Data, data and even more data

Published on 17 07 2019

Column Lucas Hulsebos – CEO DVJ Insights

These past few years we have taken over many trackers at DVJ Insights. An exciting process for us, but above all for our clients. What differences are there and what do these differences actually mean? Because of this fear and the need to be consistent, we notice that a lot of companies choose to stick to the old. There is a big risk and the possibility of accumulating a lot of extra work isn’t that great of a prospect. Placing 2 sources next to each other becomes a fear, while it is actually a huge opportunity to learn more.

An easier transition

The solution for this situation lies in data, in particular the analyses of data. A better understanding of historical data starts with applying new techniques and ways of modelling this data, or “old data”. It is because of that, we developed a “back data” analysis that uses different data sources and thus places all accumulated data in a fantastic perspective. It teaches us the significance of historical data and what is – and isn’t – relevant to the future. The essence lies in the way we place input (media – PR – other marketing efforts) alongside the output (sales – brand position – etc.).
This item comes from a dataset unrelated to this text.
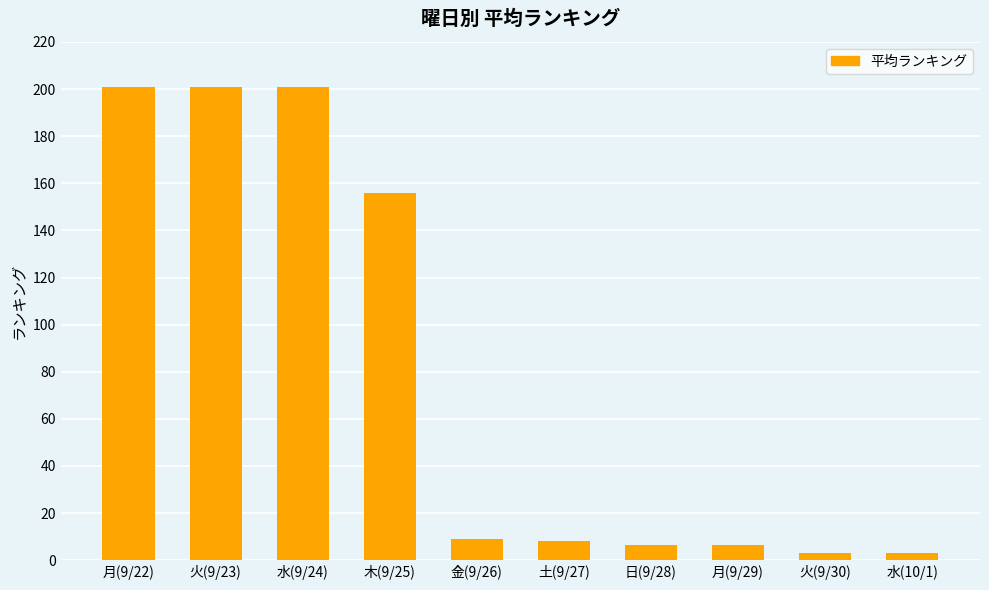

The chart shows a value of 122.0 at 水(9/24). True or false?

False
By connecting these sources, we see patterns being created in the data that facilitate an easier transition from one tracker to another. These developed techniques are based on complex statistics, but lead to concrete results for marketing and research.

A source of inspiration

Through data and data modelling, it is much easier to understand and use changes in data. Within DVJ, this has led to various initiatives for the development of solutions that use data. Fear of data, different data sources or successive data sources are converted into knowledge. The researcher on the client’s side plays an important role in this. He or she must become the pivot in the processing of all data, not the transfer to other departments. Researchers are often greatly capable of interpreting and connecting data, so it becomes logical and relevant. By taking this central role, data becomes a source of inspiration, instead of a mountain of problems.